Заканчивая свои рассуждения о положении на фронте после контрнаступления немцев, скажу здесь, что быстрое отступление, начатое русскими армиями 6 июля, было непродолжительным. Новая психология нации, возродившаяся волна патриотизма и незабвенное самопожертвование командного состава сотворили чудо. 17 июля я получил телеграмму от комиссара Северного фронта, в которой сообщалось, что после потери пригородных укреплений у Искуля «настроение рядового состава претерпевает резкий перелом к лучшему, с приближением войск к рубежам Родины». А 27 июля последовал доклад командующего Галицким (Юго-Западным) фронтом генерала Беляева о том, что отступление окончательно остановлено и положение армии укреплено.

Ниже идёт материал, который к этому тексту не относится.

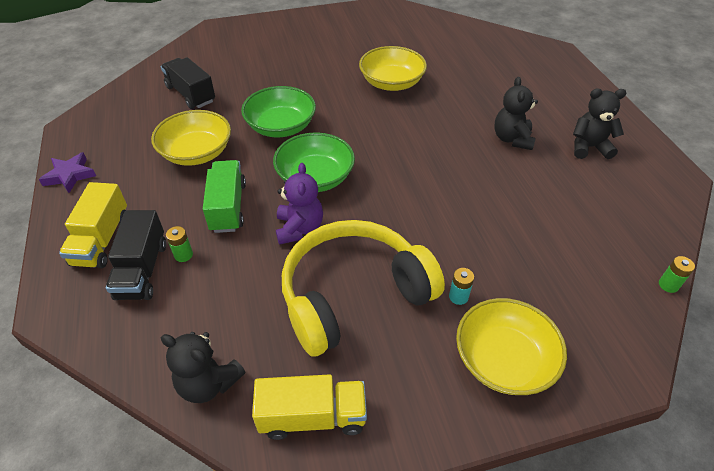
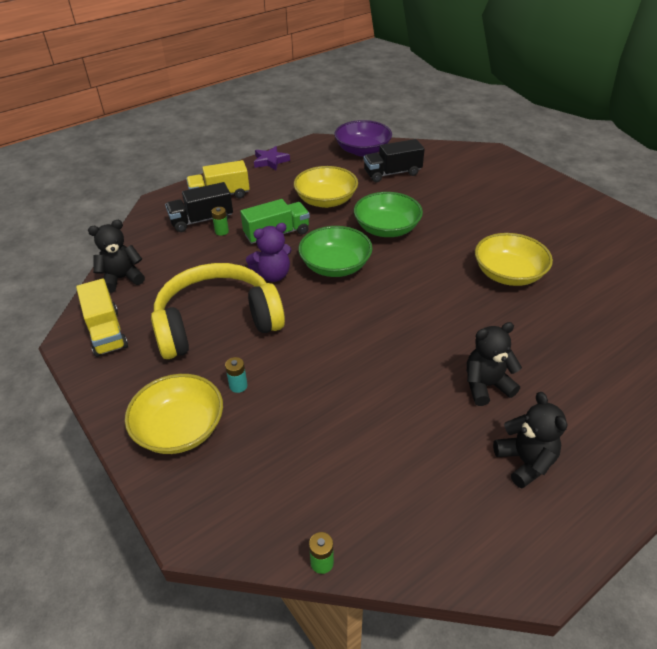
camera: 70 degrees right, 5 degrees down
black truck [160,57,215,109] -> black truck turned 135 degrees counterclockwise [363,139,425,182]
black teddy bear [161,332,246,403] -> black teddy bear turned 60 degrees clockwise [88,220,145,293]
yellow headphones [282,220,445,357] -> yellow headphones turned 60 degrees counterclockwise [151,263,285,359]
none -> purple bowl [334,120,392,156]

Сам генерал Корнилов, новый главнокомандующий, в своем первом докладе Временному правительству 2 августа дал обнадеживающую картину общего положения на фронте, выразив намерение возобновить наступательные действия в Галиции в ближайшее время.

Я посвятил так много места описанию остро патриотических и крайне напряженных реакций, испытанных Россией в июле-августе 1917 г., чтобы разъяснить читателю всю работу сторонников задуманного военного мятежа по психологической подготовке об их нападении на правительство.

Эта подготовка состояла:

1) в умышленном преувеличении трудностей на фронте и очень больших страданий, испытываемых армией;

2) в требовании от правительства демагогических мер, заведомо неисполнимых, для восстановления дисциплины;

3) в очернении всех демократических организаций в армии; и

4) в ведении открытой кампании в прессе в пользу генерала Корнилова как «единственно возможного спасителя России».

Эта демагогическая кампания по возбуждению в определенных кругах чувства патриотического негодования не ослабевала, а, наоборот, усиливалась по мере оздоровления на фронте. И действительно, при господствующем патриотическом настроении, оживлявшем всю страну, эта игра на болезненных чувствах уязвленного патриотизма дала заговорщикам превосходные результаты.

Глава XV

Лавр Корнилов

Воспоминания моего детства в Симбирске связывают меня с семьей Ленина (Ульянова). В юности судьба свела меня с Корниловым.